■ Assignment ■
Your reply should hold the line containing "Format, with dummy" and every later line of the records, reproduced exactly, and no other lines.

■ Given records ■
━━━━
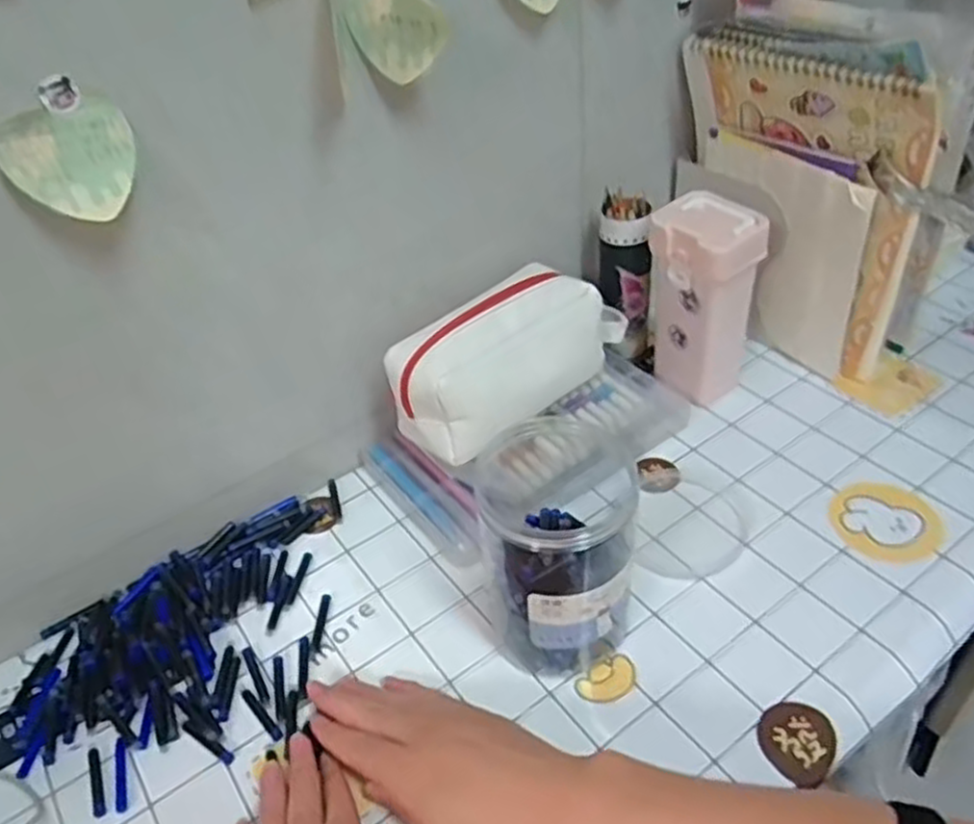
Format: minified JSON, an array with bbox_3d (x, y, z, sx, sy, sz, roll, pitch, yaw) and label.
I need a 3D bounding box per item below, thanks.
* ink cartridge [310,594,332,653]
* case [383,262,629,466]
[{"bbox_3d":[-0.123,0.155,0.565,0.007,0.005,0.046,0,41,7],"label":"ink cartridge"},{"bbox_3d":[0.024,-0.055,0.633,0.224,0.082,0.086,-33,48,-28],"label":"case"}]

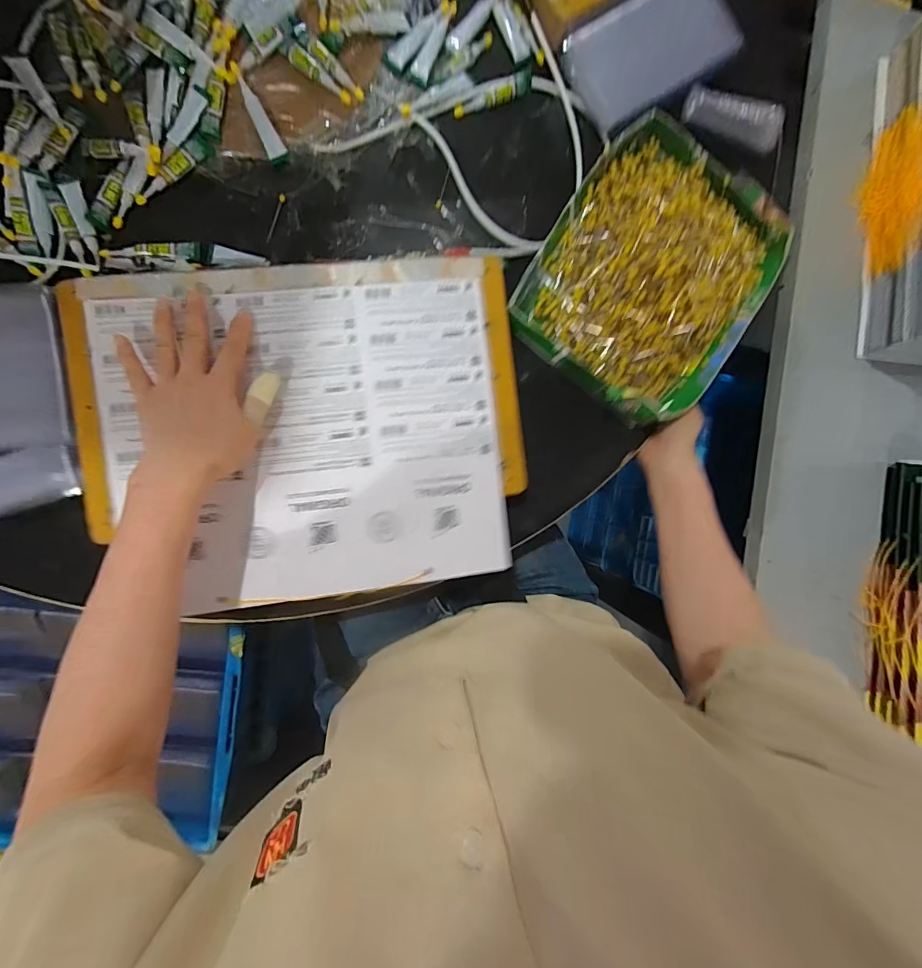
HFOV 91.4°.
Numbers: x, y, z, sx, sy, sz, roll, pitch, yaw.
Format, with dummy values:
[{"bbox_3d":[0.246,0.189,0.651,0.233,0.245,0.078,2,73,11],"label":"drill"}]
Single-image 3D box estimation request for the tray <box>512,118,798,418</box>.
━━━━
■ Output below ■
Format, with dummy values:
[{"bbox_3d":[0.246,0.189,0.651,0.233,0.245,0.078,2,73,11],"label":"drill"}]
Single-image 3D box estimation request for the tray <box>512,118,798,418</box>.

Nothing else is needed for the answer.